Hou Jing, Chen Guang, Li Zhijun, He Wei, Gu Shangding, Knoll Alois, Jiang Changjun
IEEE Trans Cybern. 2024 May;54(5):2771-2783. doi: 10.1109/TCYB.2023.3312647. Epub 2024 Apr 16.
Industries, such as manufacturing, are accelerating their embrace of the metaverse to achieve higher productivity, especially in complex industrial scheduling. In view of the growing parking challenges in large cities, high-density vehicle spatial scheduling is one of the potential solutions. Stack-based parking lots utilize parking robots to densely park vehicles in the vertical stacks like container stacking, which greatly reduces the aisle area in the parking lot, but requires complex scheduling algorithms to park and take out the vehicles. The existing high-density parking (HDP) scheduling algorithms are mainly heuristic methods, which only contain simple logic and are difficult to utilize information effectively. We propose a hybrid residual multiexpert (HIRE) reinforcement learning (RL) approach, a method for interactive learning in the digital industrial metaverse, which efficiently solves the HDP batch space scheduling problem. In our proposed framework, each heuristic scheduling method is considered as an expert. The neural network trained by RL assigns the expert strategy according to the current parking lot state. Furthermore, to avoid being limited by heuristic expert performance, the proposed hierarchical network framework also sets up a residual output channel. Experiments show that our proposed algorithm outperforms various advanced heuristic methods and the end-to-end RL method in the number of vehicle maneuvers, and has good robustness to the parking lot size and the estimation accuracy of vehicle exit time. We believe that the proposed HIRE RL method can be effectively and conveniently applied to practical application scenarios, which can be regarded as a key step for RL to enter the practical application stage of the industrial metaverse.

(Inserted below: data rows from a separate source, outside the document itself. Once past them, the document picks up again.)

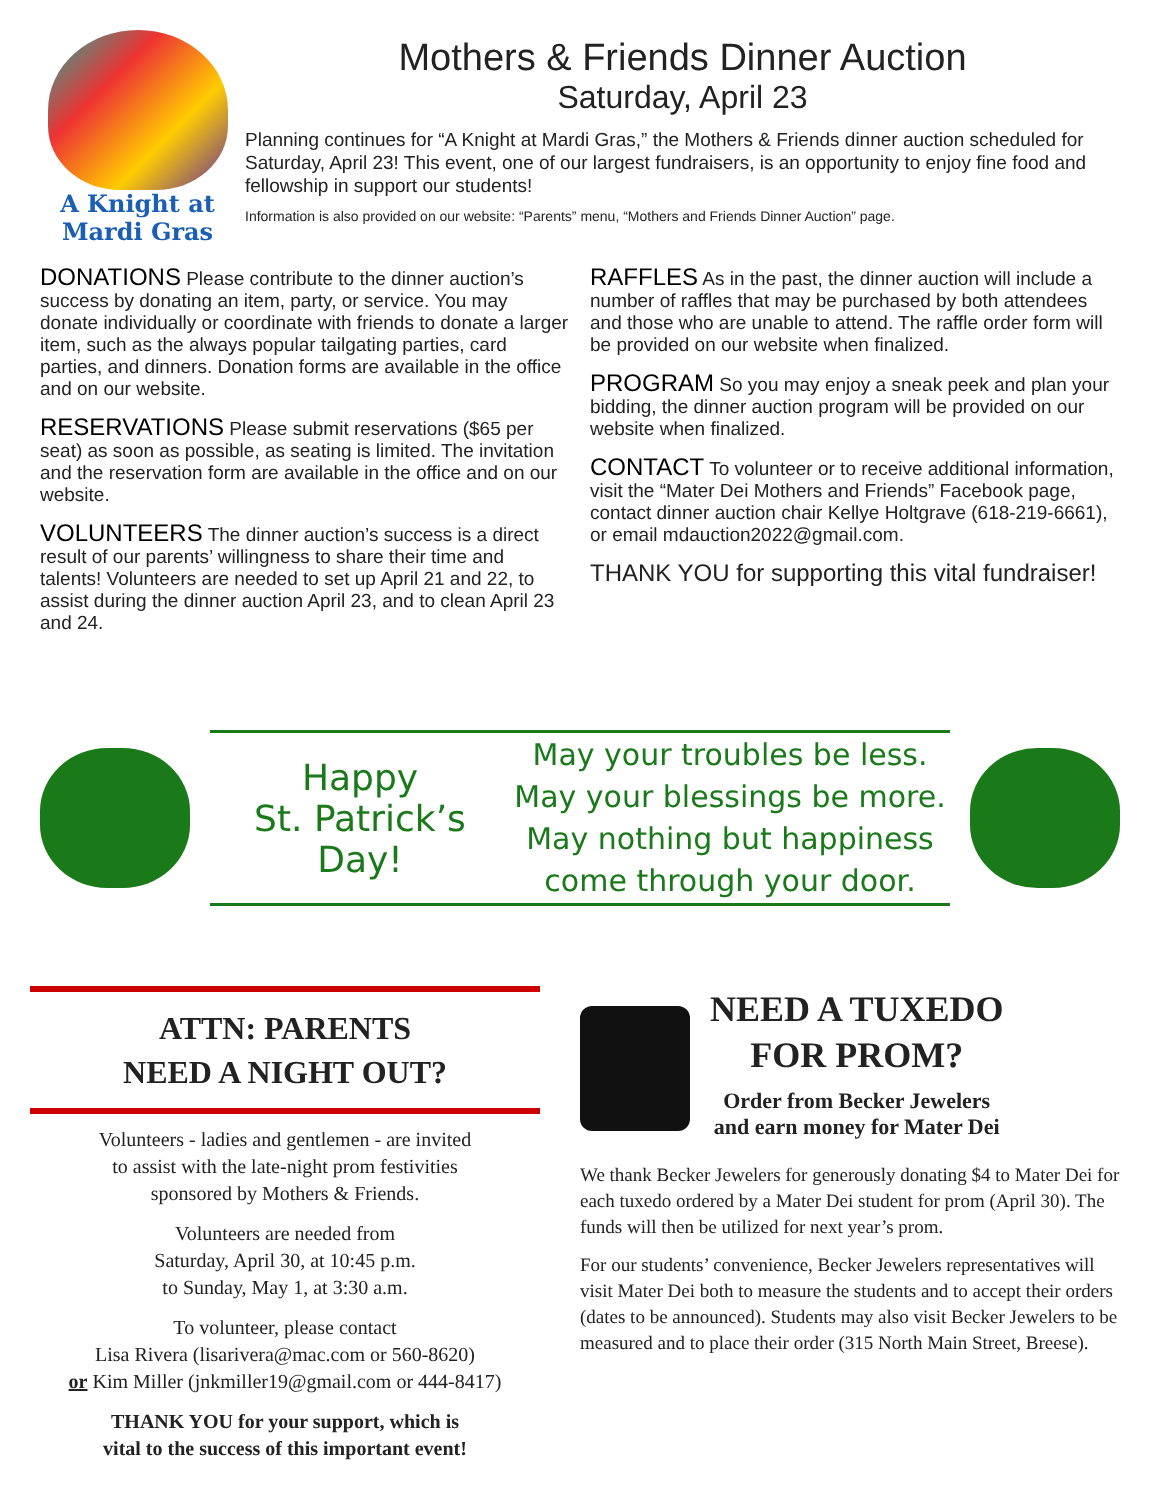A Knight at
Mardi Gras
Mothers & Friends Dinner Auction
Saturday, April 23
Planning continues for “A Knight at Mardi Gras,” the Mothers & Friends dinner auction scheduled for Saturday, April 23! This event, one of our largest fundraisers, is an opportunity to enjoy fine food and fellowship in support our students!
Information is also provided on our website: “Parents” menu, “Mothers and Friends Dinner Auction” page.
DONATIONS Please contribute to the dinner auction’s success by donating an item, party, or service. You may donate individually or coordinate with friends to donate a larger item, such as the always popular tailgating parties, card parties, and dinners. Donation forms are available in the office and on our website.
RESERVATIONS Please submit reservations ($65 per seat) as soon as possible, as seating is limited. The invitation and the reservation form are available in the office and on our website.
VOLUNTEERS The dinner auction’s success is a direct result of our parents’ willingness to share their time and talents! Volunteers are needed to set up April 21 and 22, to assist during the dinner auction April 23, and to clean April 23 and 24.
RAFFLES As in the past, the dinner auction will include a number of raffles that may be purchased by both attendees and those who are unable to attend. The raffle order form will be provided on our website when finalized.
PROGRAM So you may enjoy a sneak peek and plan your bidding, the dinner auction program will be provided on our website when finalized.
CONTACT To volunteer or to receive additional information, visit the “Mater Dei Mothers and Friends” Facebook page, contact dinner auction chair Kellye Holtgrave (618-219-6661), or email mdauction2022@gmail.com.
THANK YOU for supporting this vital fundraiser!
Happy
St. Patrick’s Day!
May your troubles be less.
May your blessings be more.
May nothing but happiness
come through your door.
ATTN: PARENTS
NEED A NIGHT OUT?
Volunteers - ladies and gentlemen - are invited
to assist with the late-night prom festivities
sponsored by Mothers & Friends.
Volunteers are needed from
Saturday, April 30, at 10:45 p.m.
to Sunday, May 1, at 3:30 a.m.
To volunteer, please contact
Lisa Rivera (lisarivera@mac.com or 560-8620)
or Kim Miller (jnkmiller19@gmail.com or 444-8417)
THANK YOU for your support, which is
vital to the success of this important event!
NEED A TUXEDO
FOR PROM?
Order from Becker Jewelers
and earn money for Mater Dei
We thank Becker Jewelers for generously donating $4 to Mater Dei for each tuxedo ordered by a Mater Dei student for prom (April 30). The funds will then be utilized for next year’s prom.
For our students’ convenience, Becker Jewelers representatives will visit Mater Dei both to measure the students and to accept their orders (dates to be announced). Students may also visit Becker Jewelers to be measured and to place their order (315 North Main Street, Breese).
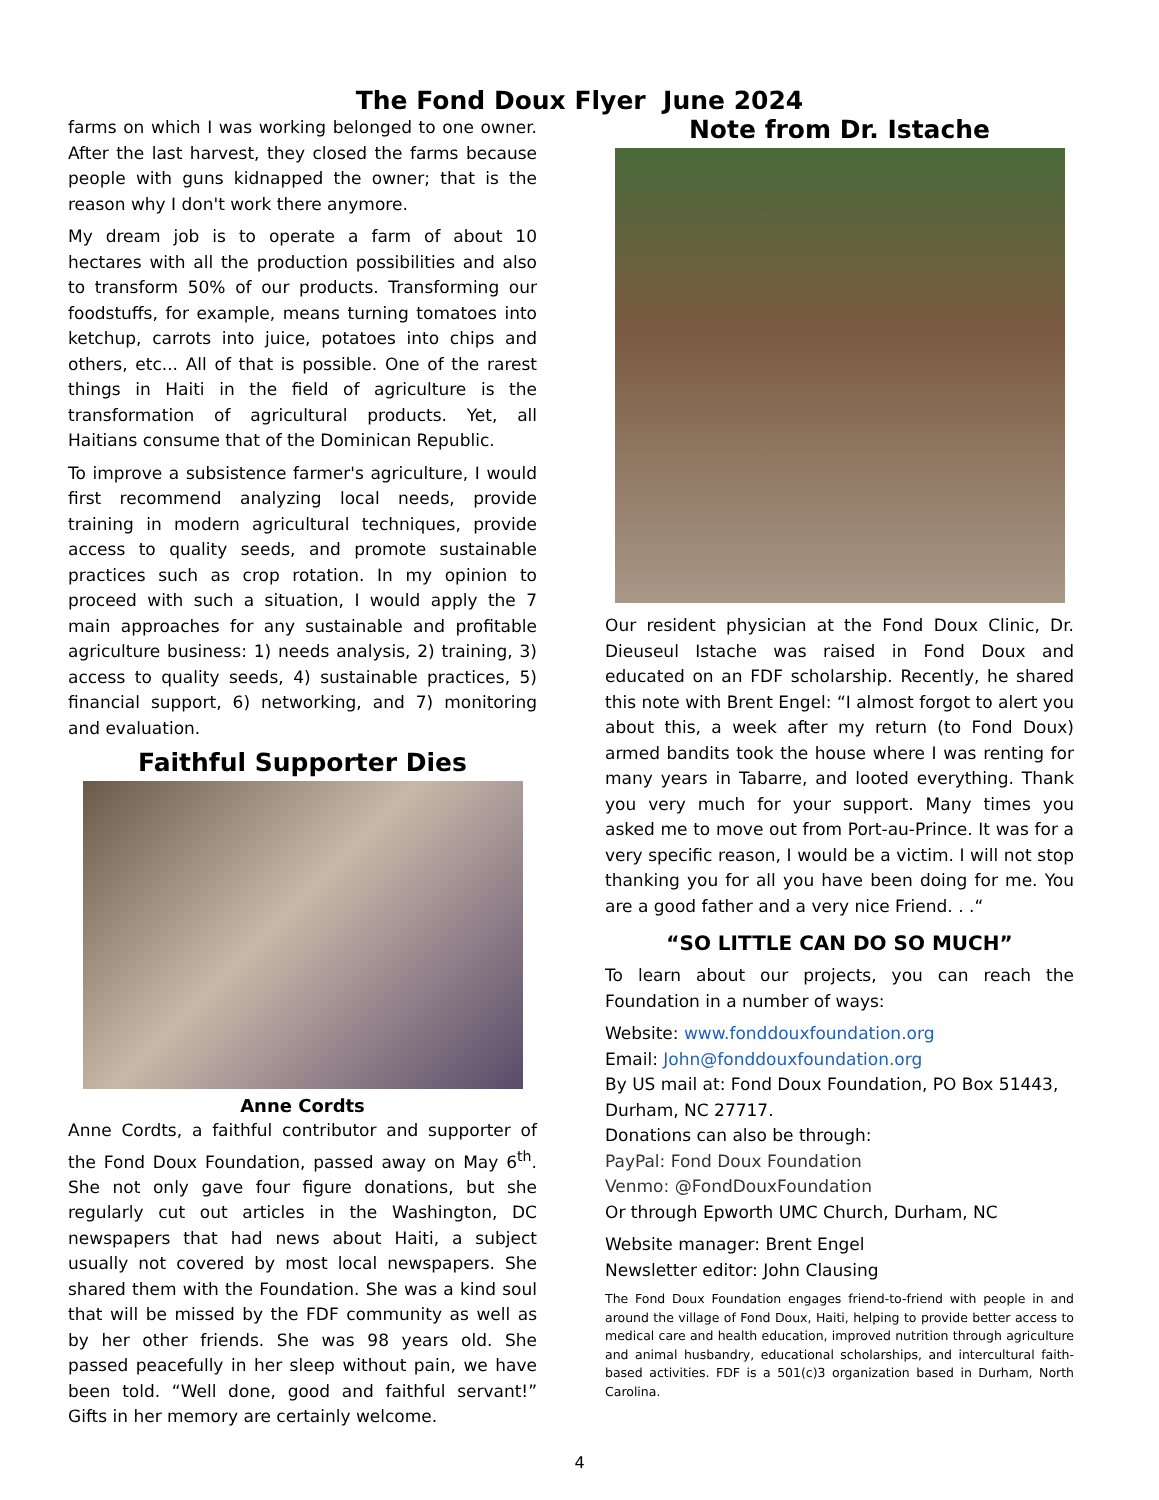The Fond Doux Flyer June 2024
farms on which I was working belonged to one owner. After the last harvest, they closed the farms because people with guns kidnapped the owner; that is the reason why I don't work there anymore.
My dream job is to operate a farm of about 10 hectares with all the production possibilities and also to transform 50% of our products. Transforming our foodstuffs, for example, means turning tomatoes into ketchup, carrots into juice, potatoes into chips and others, etc... All of that is possible. One of the rarest things in Haiti in the field of agriculture is the transformation of agricultural products. Yet, all Haitians consume that of the Dominican Republic.
To improve a subsistence farmer's agriculture, I would first recommend analyzing local needs, provide training in modern agricultural techniques, provide access to quality seeds, and promote sustainable practices such as crop rotation. In my opinion to proceed with such a situation, I would apply the 7 main approaches for any sustainable and profitable agriculture business: 1) needs analysis, 2) training, 3) access to quality seeds, 4) sustainable practices, 5) financial support, 6) networking, and 7) monitoring and evaluation.
Faithful Supporter Dies
Anne Cordts
Anne Cordts, a faithful contributor and supporter of the Fond Doux Foundation, passed away on May 6<sup>th</sup>. She not only gave four figure donations, but she regularly cut out articles in the Washington, DC newspapers that had news about Haiti, a subject usually not covered by most local newspapers. She shared them with the Foundation. She was a kind soul that will be missed by the FDF community as well as by her other friends. She was 98 years old. She passed peacefully in her sleep without pain, we have been told. “Well done, good and faithful servant!” Gifts in her memory are certainly welcome.
Note from Dr. Istache
Our resident physician at the Fond Doux Clinic, Dr. Dieuseul Istache was raised in Fond Doux and educated on an FDF scholarship. Recently, he shared this note with Brent Engel: “I almost forgot to alert you about this, a week after my return (to Fond Doux) armed bandits took the house where I was renting for many years in Tabarre, and looted everything. Thank you very much for your support. Many times you asked me to move out from Port-au-Prince. It was for a very specific reason, I would be a victim. I will not stop thanking you for all you have been doing for me. You are a good father and a very nice Friend. . .“
“SO LITTLE CAN DO SO MUCH”
To learn about our projects, you can reach the Foundation in a number of ways:
Website: www.fonddouxfoundation.org
Email: John@fonddouxfoundation.org
By US mail at: Fond Doux Foundation, PO Box 51443, Durham, NC 27717.
Donations can also be through:
PayPal: Fond Doux Foundation
Venmo: @FondDouxFoundation
Or through Epworth UMC Church, Durham, NC
Website manager: Brent Engel
Newsletter editor: John Clausing
The Fond Doux Foundation engages friend-to-friend with people in and around the village of Fond Doux, Haiti, helping to provide better access to medical care and health education, improved nutrition through agriculture and animal husbandry, educational scholarships, and intercultural faith-based activities. FDF is a 501(c)3 organization based in Durham, North Carolina.
4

制造业等行业正在加速对元宇宙的应用,以提高生产力,尤其是在复杂的工业调度方面。鉴于大城市日益严峻的停车挑战,高密度车辆空间调度是一种潜在的解决方案。基于堆叠的停车场利用停车机器人将车辆像集装箱堆叠一样密集地停放在垂直堆叠中,这大大减少了停车场的过道面积,但需要复杂的调度算法来停车和取车。现有的高密度停车(HDP)调度算法主要是启发式方法,其逻辑简单,难以有效利用信息。我们提出了一种混合残差多专家(HIRE)强化学习(RL)方法,这是一种在数字工业元宇宙中进行交互式学习的方法,能有效解决HDP批量空间调度问题。在我们提出的框架中,每种启发式调度方法都被视为一个专家。通过强化学习训练的神经网络根据当前停车场状态分配专家策略。此外,为避免受启发式专家性能的限制,所提出的分层网络框架还设置了一个残差输出通道。实验表明,我们提出的算法在车辆操作次数方面优于各种先进的启发式方法和端到端强化学习方法,并且对停车场大小和车辆离开时间的估计精度具有良好的鲁棒性。我们相信,所提出的HIRE强化学习方法能够有效且方便地应用于实际应用场景,这可被视为强化学习进入工业元宇宙实际应用阶段的关键一步。